Given entries:

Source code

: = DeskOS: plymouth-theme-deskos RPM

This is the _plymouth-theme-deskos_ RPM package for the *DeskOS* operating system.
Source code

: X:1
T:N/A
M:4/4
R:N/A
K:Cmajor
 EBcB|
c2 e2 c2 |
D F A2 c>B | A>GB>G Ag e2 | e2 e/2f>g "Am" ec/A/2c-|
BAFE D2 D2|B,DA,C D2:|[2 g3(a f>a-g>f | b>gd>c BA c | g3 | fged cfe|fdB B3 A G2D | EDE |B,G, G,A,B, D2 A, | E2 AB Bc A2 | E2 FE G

Exercise aim: Could you copy out the data in full, exactly as it is written?

Written answer:
Source code

: = DeskOS: plymouth-theme-deskos RPM

This is the _plymouth-theme-deskos_ RPM package for the *DeskOS* operating system.
Source code

: X:1
T:N/A
M:4/4
R:N/A
K:Cmajor
 EBcB|
c2 e2 c2 |
D F A2 c>B | A>GB>G Ag e2 | e2 e/2f>g "Am" ec/A/2c-|
BAFE D2 D2|B,DA,C D2:|[2 g3(a f>a-g>f | b>gd>c BA c | g3 | fged cfe|fdB B3 A G2D | EDE |B,G, G,A,B, D2 A, | E2 AB Bc A2 | E2 FE G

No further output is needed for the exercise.